WRITTEN REQUEST 1 >>
According to the sermon, at what time will next Sunday's service at St Luke's begin?
WRITTEN REQUEST 2 >>
Carry the sermon on from its final sentence, keeping the preacher's voice.

EXCERPTED PASSAGE >>
====================

Yesterday was the start of the week of prayer for Christian
Unity – that’s why it’s around this time of the year that we share a service
with our friends from St Luke’s.
It’s a statement that belonging here in Highbury, or
belonging there in St Luke’s, or belonging to a Congregational church and
belonging to the Church of England we are all of us part of something bigger,
something more inclusive, something that stretches all over the world and all
down the ages – the One Church of Jesus Christ.
How good to share.
And so next Sunday please note – we will
be starting our service at St Luke’s at 10-00 in the morning … and not
10-30!!!
That’s not the only way we share – there are more ways we
are sharing too. This Tuesday and every
Tuesday in term time we run Transformers jointly with friends from St Luke’s.
St Luke’s are responsible for St
John’s school – they have invited us at Highbury to
share with them in building closer links with the school – that means that at
Christmas we had a stall at the Christmas fair and took the opportunity to
build up relationships.
On Wednesday mornings Mike Workman, who is the minister at
St Luke’s, and I alternate taking assemblies – we work through a cycle of 12
core values – and this half term the theme is Hope and in five weeks we are
telling the story of the whole Bible as the most wonderful book full of Hope!
St Luke’s have just re-started the prayer meeting for St
John’s school and Carolyn and I joined Helen Bloxham at St Luke’s and on the
first Tuesday of February, 4th
February we are going to host that prayer meeting here at Highbury. It would be great if people could join
us. It will be after Transformers – a
cup of coffee as people arrive around 7-15 and then 7-30 to 8-45.
There’s one more thing we are going to do in that spirit of
togetherness and unity.
Mike has given me a passage to preach from next Sunday
morning – it’s part of a series they are doing at St Luke’s on St Matthew’s
Gospel.
Wouldn’t it be great, I thought, if we could take a look at
St Matthew’s Gospel too. That way my
sermon next week will not stand alone but will take us forward from today.
I love Matthew more than anything else as a very practical
guide to what it takes to be a follower of Jesus, what it takes to be a
Disciple. Matthew the tax collector is
very much the outsider who finds through Christ that actually he belongs as
much as anyone else!
It’s a wonderful sense he has.
He belongs on the one hand to Jesus Christ and to that group
of people who are determined to follow him.
I get the feel that the clue to what Matthew’s gospel is all about is at
the very end.
Jesus has shared his ministry with so many people and in
doing so has ushered in the kingdom of heaven.
He has gone to the cross. He has
been raised to life. And now he gives a
final commission to his disciples …
All authority in
heaven and on earth has been given to me. Go therefore and make disciples of
all nations, baptizing them in the name of the Father and of the Son and of the
Holy Spirit, and teaching them to obey everything that I have commanded you.
And remember, I am with you always, to the end of the age.’
Those words are full of hope, full of promise and full of
challenge.
You get the feeling that the person behind this gospel has
taken those words to heart. How can you
go teach people everything Jesus has commanded them unless you have a record of
his teaching and all he did command his people.

====================

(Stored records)

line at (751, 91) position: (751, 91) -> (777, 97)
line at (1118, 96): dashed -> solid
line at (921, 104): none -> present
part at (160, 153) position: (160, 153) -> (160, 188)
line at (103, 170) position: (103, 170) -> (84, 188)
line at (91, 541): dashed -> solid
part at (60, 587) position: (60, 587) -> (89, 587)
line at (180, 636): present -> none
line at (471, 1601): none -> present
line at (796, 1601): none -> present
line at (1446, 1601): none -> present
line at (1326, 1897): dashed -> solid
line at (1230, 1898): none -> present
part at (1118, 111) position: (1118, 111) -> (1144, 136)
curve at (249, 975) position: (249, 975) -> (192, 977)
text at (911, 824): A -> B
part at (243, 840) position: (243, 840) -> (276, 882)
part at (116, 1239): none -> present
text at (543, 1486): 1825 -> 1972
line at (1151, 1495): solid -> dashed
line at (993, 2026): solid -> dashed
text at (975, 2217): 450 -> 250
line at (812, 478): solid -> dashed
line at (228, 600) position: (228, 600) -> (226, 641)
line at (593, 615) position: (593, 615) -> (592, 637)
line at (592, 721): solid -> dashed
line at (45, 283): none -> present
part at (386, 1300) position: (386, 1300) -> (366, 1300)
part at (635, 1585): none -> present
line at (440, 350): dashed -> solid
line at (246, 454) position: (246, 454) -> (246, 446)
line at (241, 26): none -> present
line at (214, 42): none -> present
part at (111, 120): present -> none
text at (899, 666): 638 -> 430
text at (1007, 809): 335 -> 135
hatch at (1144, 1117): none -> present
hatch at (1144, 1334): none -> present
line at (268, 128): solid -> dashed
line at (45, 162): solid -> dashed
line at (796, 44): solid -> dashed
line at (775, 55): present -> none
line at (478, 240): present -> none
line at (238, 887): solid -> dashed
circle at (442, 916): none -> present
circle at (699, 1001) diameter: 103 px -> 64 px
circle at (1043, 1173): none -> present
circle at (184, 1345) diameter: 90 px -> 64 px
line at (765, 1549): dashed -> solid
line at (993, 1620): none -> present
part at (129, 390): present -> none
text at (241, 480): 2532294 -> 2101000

====================

EXERCISE ANSWER 1 >>
10-00 in the morning, not 10-30.

EXERCISE ANSWER 2 >>
That’s exactly the inspiration of Matthew’s gospel. He has basically followed the outline of the
story as the earlier gospel, Mark tells it.
And then into that basic outline he has brought together something
missing from Mark – a compendium of the teaching of Jesus.
He has arranged it in five blocks through his gospel.
If you want to follow Jesus then turn to Matthew’s gospel
and you will find a compendium of al that he has commanded …
Matthew 5-7, 10, 13, 18, 23-25
The Sermon on the
Mount – 5-7
do to others
As you would have others do to you
The charge to the 12 – 10
proclaim the Good News,
The Kingdom of heaven has come near
The Kingdom
of Heaven – chapter 13
hear Christ’s word
and understand it
And bear fruit in the living of your life.
On the nature of the church 18
welcome one small child
And so welcome Christ
The final words – 23-25
give food to the hungry
Something to drink to the thirsty,
To clothe the naked, to care for the sick
To visit the prisoner … for inasmuch as you do it
To one of the least of these my brothers and sisters
You do it to me.
This is powerful stuff.
Take this book in hand and feel as if you belong to Chist …
and it begins to make a difference in your life and through you in the lives of
others too.
But more than that.
Matthew doesn’t just feels he belongs to Christ and to his
circle of followers.
Matthew senses he belongs to something that stretches back
to the beginnings of time and forward to the end of the age. To belong to Christ is to be part of the
people of God stretching back to the beginnings.
Read through the Old
Testament and it really is a book of hope!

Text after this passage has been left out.